Part-time traveller, Full-Time Brummie

Van Gogh Alive: No Ordinary Art Exhibition

Van Gogh Alive is a sensory immersive experience, showcasing the works of Vincent Van Gogh (1853-1890). Hosted at the Birmingham Hippodrome until 31st December, find out more and book your tickets here.

I dream my painting and I paint my dream‘ Vincent Van Gogh

The last theatre I visited before the COVID-19 curtain call in March was the Birmingham Hippodrome. So it was only fitting that this was the first theatre I returned to. Instead of facing the stage however this time I was on it. Immersed in the work of Vincent Van Gogh, projected onto massive suspended screens.

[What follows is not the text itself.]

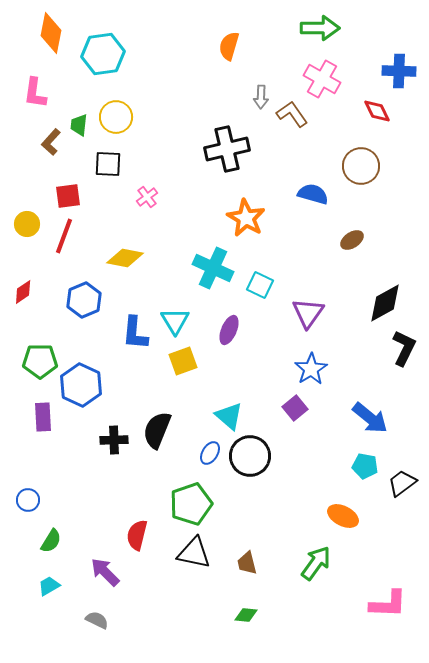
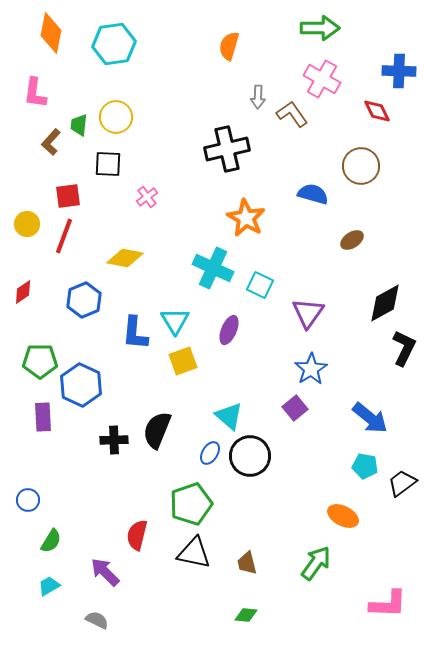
cyan hexagon at (103, 54): moved 11 px right, 10 px up
gray arrow at (261, 97): moved 3 px left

Originating in Australia, the Birmingham Hippodrome is the first UK home of Van Gogh Alive. The stage, atrium and auditorium have been transformed into an art gallery on an immense scale. SENSORY4™ multimedia technology has been employed to provide vibrant visuals accompanied by a stunning and evocative musical score. The paintings are interspersed with many of Van Gogh’s memorable quotations and candid observations about life, art and death.

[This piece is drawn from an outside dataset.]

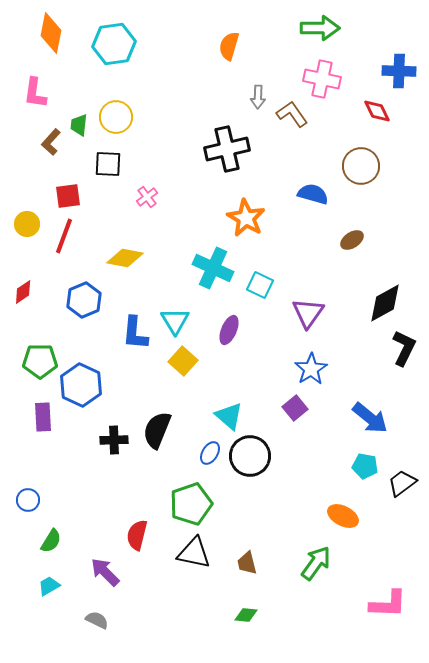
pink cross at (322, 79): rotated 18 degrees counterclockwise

Van Gogh Alive – Spotify Playlist

The ever-changing images draw us through Van Gogh’s short life, from his years as an emerging artist in The Netherlands, to his time in Paris, Arles, Saint-Remy and Auvers-sur-Oise in France. His works span different styles, often reflecting his ever-changing mental state, from earthy-coloured still life to rural landscapes, and from Japanese influences to starry nightime skies. Van Gogh’s final years were indeed his most prolific, despite spending much of this time institutionalised. Tortured by depression, poverty and psychosis, Van Gogh committed suicide at just 37 years old. According to popular lore, he only sold one painting, The Red Vineyard, during his lifetime.

I put my heart and soul into my work, and I have lost my mind in the process Vincent Van Gogh

This is no stuffy gallery, where you tiptoe around draughty rooms to spy upon one (usually disappointing) famous artwork. You’re encouraged to walk around freely, discuss with your companions, or just sit and enjoy the dynamic kaleidoscope of colour. I enjoyed watching a toddler dance around on the floor projection, blissfully unaware that they were spinning around on “Wheatfield with Crows’. The show is shown on a loop which lasts around 40 minutes, but you’re free to linger. The few photos I took really don’t do the exhibition justice. Van Gogh Alive truly has to be experienced to get the full effect.

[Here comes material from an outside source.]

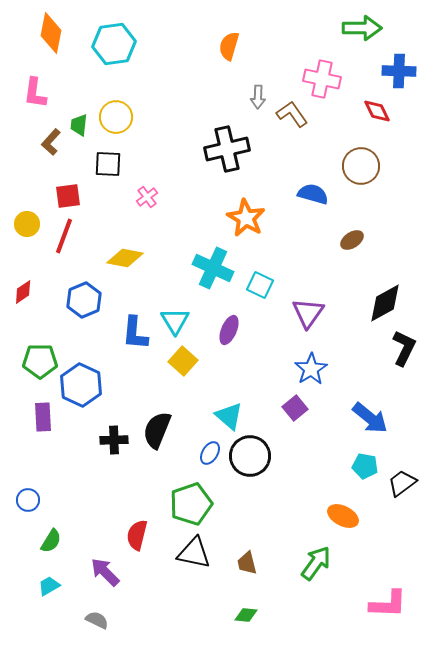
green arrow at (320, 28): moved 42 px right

Want to read more about enjoying art when you don’t know much about it? How about the time we ticked off all the galleries in Florence? A Brummie Home and Abroad’s Guide to 48(ish) hours in Florence

Spread over three floors, The Birmingham Hippodrome has been transformed into an interactive fun and educational experience. It’s the perfect outing both for art-lovers and those new to the world and works of Van Gogh. Visitors have the opportunity to show off their own artistic skills. There’s a life-sized representation of ‘The Bedroom’ where you can insert yourself into one of Van Gogh’s most famous paintings. And a mirrored sunflower room, with infinite photo opportunities. The third floor Cafe has had a Van Gogh style makeover, and there is a small gift shop as you exit. Unsurprisingly, the face masks seemed to be very popular.

Of course, the spectre of COVID-19 is never far away in these times, but Birmingham Hippodrome have done everything to ensure that visitors feel as safe as possible. There are plenty of hand sanitising points. I didn’t see anyone failing to adhere to the request to wear a face covering at all time. There are a limited amount of tickets for each time slot so social distancing is entirely possible. It was busy during our peak Saturday afternoon slot but I never felt as if we were crammed in.

It is with the reading of books the same as with looking at pictures; one must, without doubt, without hesitations, with assurance, admire what is beautiful” Vincent Van Gogh

The arts have been vital to keep us sane over the past seven months. Books, TV, crafting, photography, music. I have watched and re-watched new and beloved stage shows thanks to Sky Arts & YouTube. Art and culture have been a lifeline to many, and yet only now are venues starting to receive economic support. Public support is key for events such as this one. It’s a great opportunity to give back to an industry which has provided us with vital mental stimulation during lockdown. And to lose yourself, for just an hour or so, in a starry starry night.

Van Gogh Alive is at the Birmingham Hippodrome until 31st December, you can find more info and book your tickets here.

The Birmingham Hippodrome have recently announced that they are a successful recipient of a £3m grant from the Cultural Recovery Fund. You can read more about this award here.


One response to “Van Gogh Alive: No Ordinary Art Exhibition”

  1. Rachael Stray says:

    Looks and sounds like such an immersive exhibition. I do hope people get a chance to visit when lockdown 2.0 ends.